Quoted passage
= Beginning of Section =
I immediately got the sense that the section where Momma lay was full of seriously ill people. Some of the patients around her never opened their eyes. They were motionless and skinny. One woman to the left of Momma had bloodshot eyes that barely blinked and a tube down her throat. She was young and yet had a near-death look of fear and surprise on her face. Her breathing was fast and labored.

I couldn’t help but think of the one in ten Zambians living with HIV. I have no idea what was ailing this young woman, but I know AIDS can slowly take life from young people, making them look like the seventy-seven year old Momma in the bed next to her, but years too early for that young life.

Momma was quiet but alert in her bed, covered up with a fleece blanket decorated with dog prints. I greeted her for the first time, trying to convey as much compassion with my eyes, hoping that a random white person she never met before wasn’t going to be more distressing to her at this time. Her nieces and nephews surrounded her, but it seemed just breathing and lying there was all she could muster at the moment.

Then the sound of metal chains closing a curtain around the bed behind us reached my ears. The wailing started as I turned and saw some nurses dressed in blue, with white hats pinned to their heads, start covering a body with a brown fuzzy blanket I’ve seen in other people’s homes and at the market.

“They’ve passed on,” Reverend Tembo explained.

Someone just died behind me, I thought.

High-pitched sobs followed the bed as the nurses wheeled it out of the ward. It was actually a relief when I saw others staring at the scene like me. Showing deep emotion at death is expected in Zambian culture, but even to those around me this was tragic and startling. Someone just died behind me.


How quickly can life slip away? And yet life goes on. Patients fought on, despite seeing their comrade’s shell whisked away. A choir sang in the ward across the way. The grass was marvelously green outside, a rare sight in a dusty country. I was meeting Reverend Tembo’s younger sisters for the first time.
= End of Section =
Activity
Summarize the hospital ward passage in two sentences.

Stored data entries
= Beginning of Section =
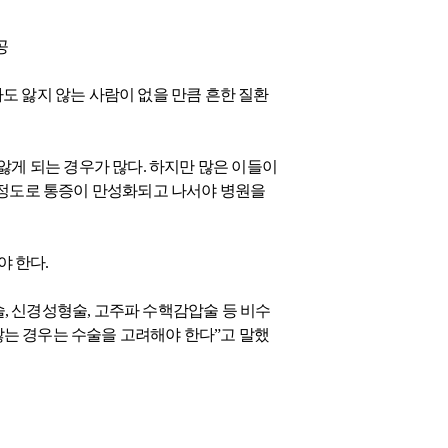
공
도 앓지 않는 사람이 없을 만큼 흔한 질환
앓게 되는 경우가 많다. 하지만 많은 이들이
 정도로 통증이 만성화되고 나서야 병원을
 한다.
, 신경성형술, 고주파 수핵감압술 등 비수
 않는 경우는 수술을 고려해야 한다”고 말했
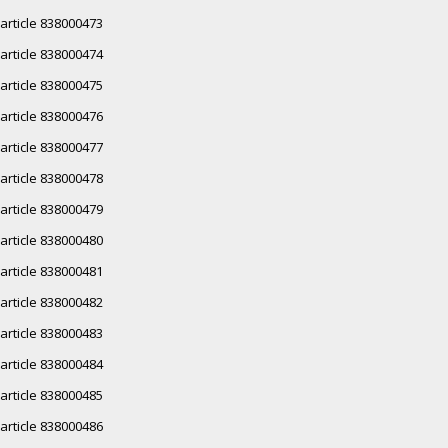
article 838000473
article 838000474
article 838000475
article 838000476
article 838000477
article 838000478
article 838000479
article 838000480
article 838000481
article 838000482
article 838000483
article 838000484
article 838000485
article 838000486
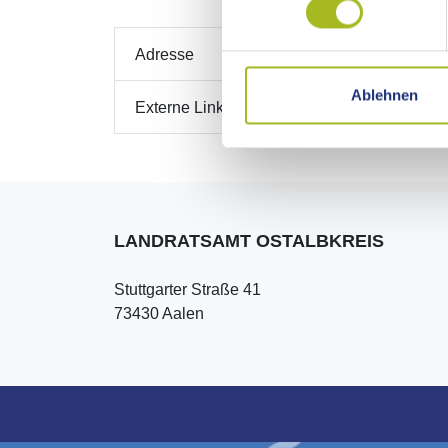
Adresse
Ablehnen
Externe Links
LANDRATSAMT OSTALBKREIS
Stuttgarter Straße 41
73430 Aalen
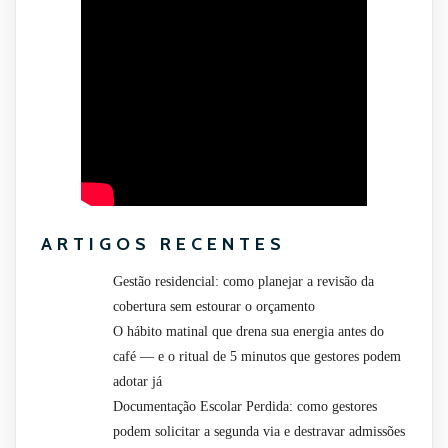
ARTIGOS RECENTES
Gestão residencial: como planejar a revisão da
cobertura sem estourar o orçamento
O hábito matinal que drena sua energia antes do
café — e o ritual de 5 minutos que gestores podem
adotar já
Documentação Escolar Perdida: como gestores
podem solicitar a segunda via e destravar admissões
= End of Section =
= Beginning of Section =
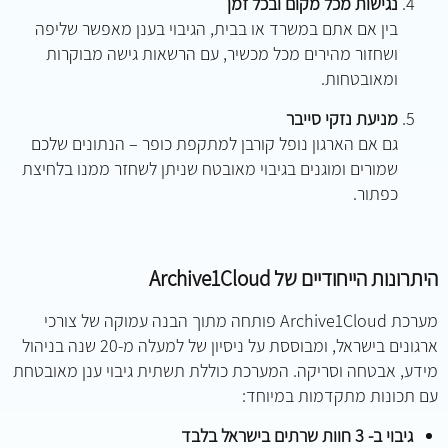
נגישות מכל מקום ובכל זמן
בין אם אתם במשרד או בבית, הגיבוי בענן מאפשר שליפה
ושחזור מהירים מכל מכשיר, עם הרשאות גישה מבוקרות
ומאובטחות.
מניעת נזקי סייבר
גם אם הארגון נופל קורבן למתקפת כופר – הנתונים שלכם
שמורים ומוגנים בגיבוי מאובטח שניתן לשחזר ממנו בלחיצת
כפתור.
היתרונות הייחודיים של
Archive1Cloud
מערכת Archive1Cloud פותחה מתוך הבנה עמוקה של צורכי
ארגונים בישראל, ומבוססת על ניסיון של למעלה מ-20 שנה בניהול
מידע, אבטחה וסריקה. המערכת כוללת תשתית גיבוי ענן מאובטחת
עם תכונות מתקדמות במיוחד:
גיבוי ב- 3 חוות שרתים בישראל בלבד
= End of Section =
Final answer
At the bedside of Momma, who was seventy-seven and lay quiet but alert among seriously ill patients, the narrator saw a young woman breathing fast and labored and thought of the one in ten Zambians living with HIV. A patient in the bed behind the narrator then died, and nurses covered the body and wheeled it out amid high-pitched sobs, yet life went on as the other patients fought on and a choir sang across the way.